The GPT-4 model has a knowledge cutoff of September 2021, the GPT-4 Turbo model has a knowledge cutoff of December 2023, and the GPT-5 model has a knowledge cutoff of September 2024. GPT-OSS-120B has a knowledge cutoff of May 2024, and Llama 4 Maverick has a knowledge cutoff of August 2024.

==Effects==

===Information gaps ===
Knowledge cutoffs create information gaps. LLMs lack knowledge of events or discoveries not included in their training data. Because these models are trained to generate the most probable sequence of words based on their training patterns, they may produce confident but incorrect outputs when queried beyond that information. A study by Cacioli et al. created a 363-question benchmark based on two versions of the Infectious Diseases Society of America's COVID-19 treatment guidelines. Models whose knowledge cutoffs predated the newer guideline, such as GPT-3.5-Turbo and Llama-2, performed worse on these questions (76.03 percent and 35.26 percent, respectively), while models with later cutoffs, such as GPT-4o and Llama 3.3, had over 90-percent accuracy. The study concluded that the recency of information must be treated as a safety-critical attribute on a par with alignment or interpretability, highlighting the safety concerns of knowledge cutoffs in clinical decision-making.

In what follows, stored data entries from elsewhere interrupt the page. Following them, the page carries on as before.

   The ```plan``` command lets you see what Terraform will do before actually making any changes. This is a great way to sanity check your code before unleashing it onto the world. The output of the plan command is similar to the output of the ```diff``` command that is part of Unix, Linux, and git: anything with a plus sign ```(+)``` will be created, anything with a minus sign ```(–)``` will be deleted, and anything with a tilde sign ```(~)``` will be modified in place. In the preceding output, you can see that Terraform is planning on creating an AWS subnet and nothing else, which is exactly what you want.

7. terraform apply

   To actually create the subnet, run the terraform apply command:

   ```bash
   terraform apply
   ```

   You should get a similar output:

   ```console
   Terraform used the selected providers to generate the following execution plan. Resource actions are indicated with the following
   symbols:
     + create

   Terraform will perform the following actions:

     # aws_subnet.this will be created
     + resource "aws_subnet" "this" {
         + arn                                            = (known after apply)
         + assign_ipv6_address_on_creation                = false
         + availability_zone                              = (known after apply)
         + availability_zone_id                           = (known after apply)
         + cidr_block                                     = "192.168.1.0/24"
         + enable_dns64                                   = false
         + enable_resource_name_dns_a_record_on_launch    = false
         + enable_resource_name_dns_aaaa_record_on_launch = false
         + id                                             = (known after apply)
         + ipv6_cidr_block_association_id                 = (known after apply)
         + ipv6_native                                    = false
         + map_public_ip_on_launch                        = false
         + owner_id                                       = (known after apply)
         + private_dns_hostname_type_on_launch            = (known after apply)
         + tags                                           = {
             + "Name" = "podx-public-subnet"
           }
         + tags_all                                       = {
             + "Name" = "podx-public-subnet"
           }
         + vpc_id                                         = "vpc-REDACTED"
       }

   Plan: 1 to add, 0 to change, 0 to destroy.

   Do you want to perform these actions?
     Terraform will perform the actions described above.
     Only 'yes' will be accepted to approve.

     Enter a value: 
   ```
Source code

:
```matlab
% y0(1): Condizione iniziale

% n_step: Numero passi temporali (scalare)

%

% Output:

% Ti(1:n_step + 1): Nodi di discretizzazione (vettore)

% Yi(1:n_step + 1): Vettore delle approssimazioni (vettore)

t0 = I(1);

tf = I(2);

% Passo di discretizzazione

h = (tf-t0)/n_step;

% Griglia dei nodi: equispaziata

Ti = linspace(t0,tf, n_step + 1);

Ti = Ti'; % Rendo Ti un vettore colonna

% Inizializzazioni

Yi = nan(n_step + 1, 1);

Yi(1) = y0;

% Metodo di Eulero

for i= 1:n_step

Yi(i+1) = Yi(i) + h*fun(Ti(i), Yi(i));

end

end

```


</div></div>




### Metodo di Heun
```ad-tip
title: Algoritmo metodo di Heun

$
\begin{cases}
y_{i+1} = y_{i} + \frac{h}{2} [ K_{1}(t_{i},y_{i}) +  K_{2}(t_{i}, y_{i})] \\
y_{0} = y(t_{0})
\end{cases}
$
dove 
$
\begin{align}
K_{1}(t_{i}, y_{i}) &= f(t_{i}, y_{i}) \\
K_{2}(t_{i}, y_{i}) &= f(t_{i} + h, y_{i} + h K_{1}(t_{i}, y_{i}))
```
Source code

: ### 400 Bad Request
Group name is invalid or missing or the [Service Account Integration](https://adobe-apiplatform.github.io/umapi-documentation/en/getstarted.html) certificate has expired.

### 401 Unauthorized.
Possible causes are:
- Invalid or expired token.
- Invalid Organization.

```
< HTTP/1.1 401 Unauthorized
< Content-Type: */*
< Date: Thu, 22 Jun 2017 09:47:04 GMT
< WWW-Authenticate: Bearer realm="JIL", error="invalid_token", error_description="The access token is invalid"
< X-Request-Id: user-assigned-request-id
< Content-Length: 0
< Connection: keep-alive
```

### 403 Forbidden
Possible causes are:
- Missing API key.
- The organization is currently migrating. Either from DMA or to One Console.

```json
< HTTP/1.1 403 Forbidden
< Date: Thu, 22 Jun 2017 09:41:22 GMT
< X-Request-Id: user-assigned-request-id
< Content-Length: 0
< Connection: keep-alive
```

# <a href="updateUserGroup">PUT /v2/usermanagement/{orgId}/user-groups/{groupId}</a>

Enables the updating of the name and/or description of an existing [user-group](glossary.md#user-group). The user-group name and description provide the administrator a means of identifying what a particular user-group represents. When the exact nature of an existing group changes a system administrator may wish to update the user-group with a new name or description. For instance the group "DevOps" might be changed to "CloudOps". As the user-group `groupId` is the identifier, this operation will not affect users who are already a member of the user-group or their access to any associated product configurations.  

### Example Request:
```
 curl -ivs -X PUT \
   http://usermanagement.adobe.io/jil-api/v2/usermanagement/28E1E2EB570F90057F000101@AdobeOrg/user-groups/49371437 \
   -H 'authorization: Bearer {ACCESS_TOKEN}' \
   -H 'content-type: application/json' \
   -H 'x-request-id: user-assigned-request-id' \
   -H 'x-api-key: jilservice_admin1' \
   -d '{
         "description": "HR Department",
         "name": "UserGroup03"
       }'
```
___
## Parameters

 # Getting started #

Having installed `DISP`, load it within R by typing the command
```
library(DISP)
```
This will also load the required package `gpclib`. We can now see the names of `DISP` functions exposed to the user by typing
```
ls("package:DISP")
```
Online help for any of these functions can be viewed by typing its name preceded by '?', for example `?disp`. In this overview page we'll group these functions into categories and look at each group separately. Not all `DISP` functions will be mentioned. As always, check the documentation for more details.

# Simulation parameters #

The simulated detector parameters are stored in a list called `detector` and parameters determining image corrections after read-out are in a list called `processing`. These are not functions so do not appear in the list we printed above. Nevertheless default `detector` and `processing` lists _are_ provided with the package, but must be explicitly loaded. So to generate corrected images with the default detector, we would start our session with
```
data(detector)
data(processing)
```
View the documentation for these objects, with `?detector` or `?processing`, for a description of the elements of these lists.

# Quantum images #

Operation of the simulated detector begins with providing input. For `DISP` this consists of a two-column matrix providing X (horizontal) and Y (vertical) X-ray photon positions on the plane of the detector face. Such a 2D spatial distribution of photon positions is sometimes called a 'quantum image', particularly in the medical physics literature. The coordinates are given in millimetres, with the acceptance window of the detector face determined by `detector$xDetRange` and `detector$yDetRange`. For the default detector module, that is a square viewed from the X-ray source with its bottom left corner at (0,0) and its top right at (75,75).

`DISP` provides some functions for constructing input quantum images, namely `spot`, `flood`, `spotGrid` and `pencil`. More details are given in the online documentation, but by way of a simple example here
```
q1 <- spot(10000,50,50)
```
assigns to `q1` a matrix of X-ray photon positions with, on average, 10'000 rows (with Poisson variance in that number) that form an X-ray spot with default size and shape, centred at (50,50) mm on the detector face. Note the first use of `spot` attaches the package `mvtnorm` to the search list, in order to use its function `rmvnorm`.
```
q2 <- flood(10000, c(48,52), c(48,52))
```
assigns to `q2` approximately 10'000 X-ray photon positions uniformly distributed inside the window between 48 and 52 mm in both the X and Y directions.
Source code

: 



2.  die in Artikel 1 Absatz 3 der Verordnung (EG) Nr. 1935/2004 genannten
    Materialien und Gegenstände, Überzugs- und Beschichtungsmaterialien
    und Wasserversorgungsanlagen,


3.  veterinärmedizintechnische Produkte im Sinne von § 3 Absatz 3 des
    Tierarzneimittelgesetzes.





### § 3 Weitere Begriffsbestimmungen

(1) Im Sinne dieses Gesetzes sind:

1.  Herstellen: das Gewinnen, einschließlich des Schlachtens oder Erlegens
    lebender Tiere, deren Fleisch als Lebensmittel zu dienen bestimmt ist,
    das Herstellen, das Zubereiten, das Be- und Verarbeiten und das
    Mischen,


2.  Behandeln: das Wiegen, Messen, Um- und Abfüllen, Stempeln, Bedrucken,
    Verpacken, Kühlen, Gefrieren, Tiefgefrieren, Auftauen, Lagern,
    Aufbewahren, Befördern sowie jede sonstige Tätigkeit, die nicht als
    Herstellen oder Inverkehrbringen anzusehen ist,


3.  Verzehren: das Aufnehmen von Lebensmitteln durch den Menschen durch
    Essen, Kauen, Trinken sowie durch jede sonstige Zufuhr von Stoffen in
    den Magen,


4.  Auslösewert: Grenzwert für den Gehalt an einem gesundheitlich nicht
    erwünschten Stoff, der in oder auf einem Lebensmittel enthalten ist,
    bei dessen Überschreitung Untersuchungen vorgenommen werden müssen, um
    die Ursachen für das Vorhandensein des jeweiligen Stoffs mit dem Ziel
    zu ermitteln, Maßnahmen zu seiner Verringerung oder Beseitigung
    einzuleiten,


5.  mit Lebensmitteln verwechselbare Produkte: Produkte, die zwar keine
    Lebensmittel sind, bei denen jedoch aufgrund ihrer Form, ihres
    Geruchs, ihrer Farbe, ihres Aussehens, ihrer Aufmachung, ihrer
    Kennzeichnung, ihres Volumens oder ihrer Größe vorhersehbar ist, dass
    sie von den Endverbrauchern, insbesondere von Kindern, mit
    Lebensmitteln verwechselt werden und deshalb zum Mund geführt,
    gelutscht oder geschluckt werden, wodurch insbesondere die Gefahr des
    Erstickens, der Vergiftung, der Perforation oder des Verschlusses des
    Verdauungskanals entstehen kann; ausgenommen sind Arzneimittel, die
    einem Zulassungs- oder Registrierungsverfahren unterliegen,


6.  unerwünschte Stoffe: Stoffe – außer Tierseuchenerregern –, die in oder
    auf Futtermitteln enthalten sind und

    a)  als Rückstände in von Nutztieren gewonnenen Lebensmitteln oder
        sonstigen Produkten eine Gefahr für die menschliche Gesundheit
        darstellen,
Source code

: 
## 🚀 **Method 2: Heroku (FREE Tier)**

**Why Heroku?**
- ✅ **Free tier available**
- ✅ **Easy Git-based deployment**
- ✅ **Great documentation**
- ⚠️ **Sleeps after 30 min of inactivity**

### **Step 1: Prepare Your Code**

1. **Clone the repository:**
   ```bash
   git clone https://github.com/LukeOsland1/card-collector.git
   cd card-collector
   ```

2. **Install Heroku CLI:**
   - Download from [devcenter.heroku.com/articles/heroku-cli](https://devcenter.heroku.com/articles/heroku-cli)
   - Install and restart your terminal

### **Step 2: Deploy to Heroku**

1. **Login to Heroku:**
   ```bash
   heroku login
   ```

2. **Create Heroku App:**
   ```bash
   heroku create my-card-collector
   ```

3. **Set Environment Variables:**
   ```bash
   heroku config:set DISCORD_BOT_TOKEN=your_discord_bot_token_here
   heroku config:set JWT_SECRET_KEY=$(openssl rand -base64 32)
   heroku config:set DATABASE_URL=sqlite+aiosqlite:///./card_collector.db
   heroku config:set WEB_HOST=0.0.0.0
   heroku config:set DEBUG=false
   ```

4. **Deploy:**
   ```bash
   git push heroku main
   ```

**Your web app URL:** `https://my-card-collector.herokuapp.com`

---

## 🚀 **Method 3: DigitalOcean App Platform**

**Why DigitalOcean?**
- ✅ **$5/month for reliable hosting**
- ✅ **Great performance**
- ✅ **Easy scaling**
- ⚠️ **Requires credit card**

===Effective vs. reported dates===
A study by Pęzik et al. at the University of Łódź indicated that a model's knowledge does not necessarily match its cutoff date. The effective cutoff, the date up to which it can reliably know information, often differs by subject and is influenced by the distribution of information within the training data; some topics may reflect later knowledge than others, and knowledge that predates the cutoff may be absent. Training data has uneven information across topics. Due to the high cost of retraining large language models, the models are rarely retrained to extend their knowledge cutoff. Some models can use integrated search tools to access more recent information, which makes it unclear if an answer comes from the model's original training or from a live search; GPT-4 can access its search tool and provide real-time information.

== Mitigation strategies ==

===Retrieval-augmented generation===

Retrieval-augmented generation augments a large language model with updated data from external sources, allowing it to generate better-informed responses. In RAG, the language model is connected to an external knowledge base or search engine to retrieve live data. This allows the model to find current information relevant to a query and incorporate it into its response, with citations. Grounding a model in external data which ties a model's answers to its retrieved sources helps reduce the frequency of hallucinations and improves output accuracy. The external knowledge base might be outdated or contain biases, however, which may lead to incorrect information (or hallucinations). Google's AI Overviews has made false claims and provided unreliable results, since the model may misinterpret the sources it fetched or fail to retrieve high-quality sources. Retrieval alone cannot fully compensate for an outdated knowledge cutoff; the model's fundamental understanding is rooted in its training data. This can be mitigated with techniques such as reinforcement learning from human feedback, which aligns an AI model with human preferences; this technique can enhance the quality and reliability of a large language model's responses.

===Incremental learning===

Another approach is incremental learning (or continual learning), a method of machine learning in which new data is continuously used to extend the existing model's knowledge. It aims to prevent catastrophic forgetting, where AI abruptly forgets what it has learned. In practice, however, it often fails to prevent catastrophic forgetting completely. This technique allows efficient, incremental updates to a model without the cost of a full retraining cycle. One continual-learning technique is fine-tuning, which allows AI labs to precisely adjust a model's behavior. A more efficient method of fine-tuning involves methods such as Low-Rank Adaptation. This does not provide real-time awareness, however, since adding modules to the system may result in catastrophic forgetting as the weights in the model become biased in favor of the new data set.